The EMEA segment offers a broad range of products to both individuals and corporations, as well as other institutions and their respective employees, which include life insurance, accident & health insurance, credit insurance, annuities, endowment and retirement & savings products.

MetLife Holdings

The MetLife Holdings segment consists of operations relating to products and businesses no longer actively marketed by the Company. These products and businesses include variable life, universal life, term life, whole life, variable annuities, fixed annuities and index-linked annuities. The MetLife Holdings segment also includes our discontinued long-term care businesses and the assumed reinsurance of certain variable annuity products from our former operating joint venture in Japan.

Brighthouse Financial

The Brighthouse Financial segment offers a broad range of products and services which include variable annuities, fixed annuities, index-linked annuities, income annuities, term life, whole life, universal life and variable life, as well as certain run-off businesses.
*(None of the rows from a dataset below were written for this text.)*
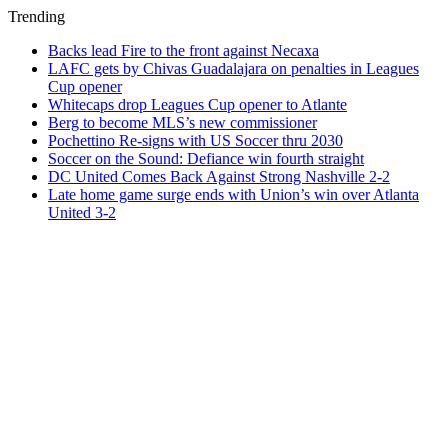
Trending
Backs lead Fire to the front against Necaxa
LAFC gets by Chivas Guadalajara on penalties in Leagues
Cup opener
Whitecaps drop Leagues Cup opener to Atlante
Berg to become MLS’s new commissioner
Pochettino Re-signs with US Soccer thru 2030
Soccer on the Sound: Defiance win fourth straight
DC United Comes Back Against Strong Nashville 2-2
Late home game surge ends with Union’s win over Atlanta
United 3-2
These products and services, which exclude the run-off businesses, are actively marketed through various third party retail distribution channels.

Corporate & Other

Corporate & Other contains the excess capital, as well as certain charges and activities, not allocated to the segments, including external integration costs, internal resource costs for associates committed to acquisitions, enterprise-wide strategic initiative restructuring charges and various start-up businesses (including expatriate benefits insurance and the investment management business through which the Company offers fee-based investment management services to institutional clients, as well as the direct to consumer portion of the U.S. Direct business). Additionally, Corporate & Other includes interest expense related to the majority of the Company’s outstanding debt and expenses associated with certain legal proceedings and income tax audit issues. Corporate & Other also includes the elimination of intersegment amounts, which generally relate to affiliated reinsurance and intersegment loans, which bear interest rates commensurate with related borrowings.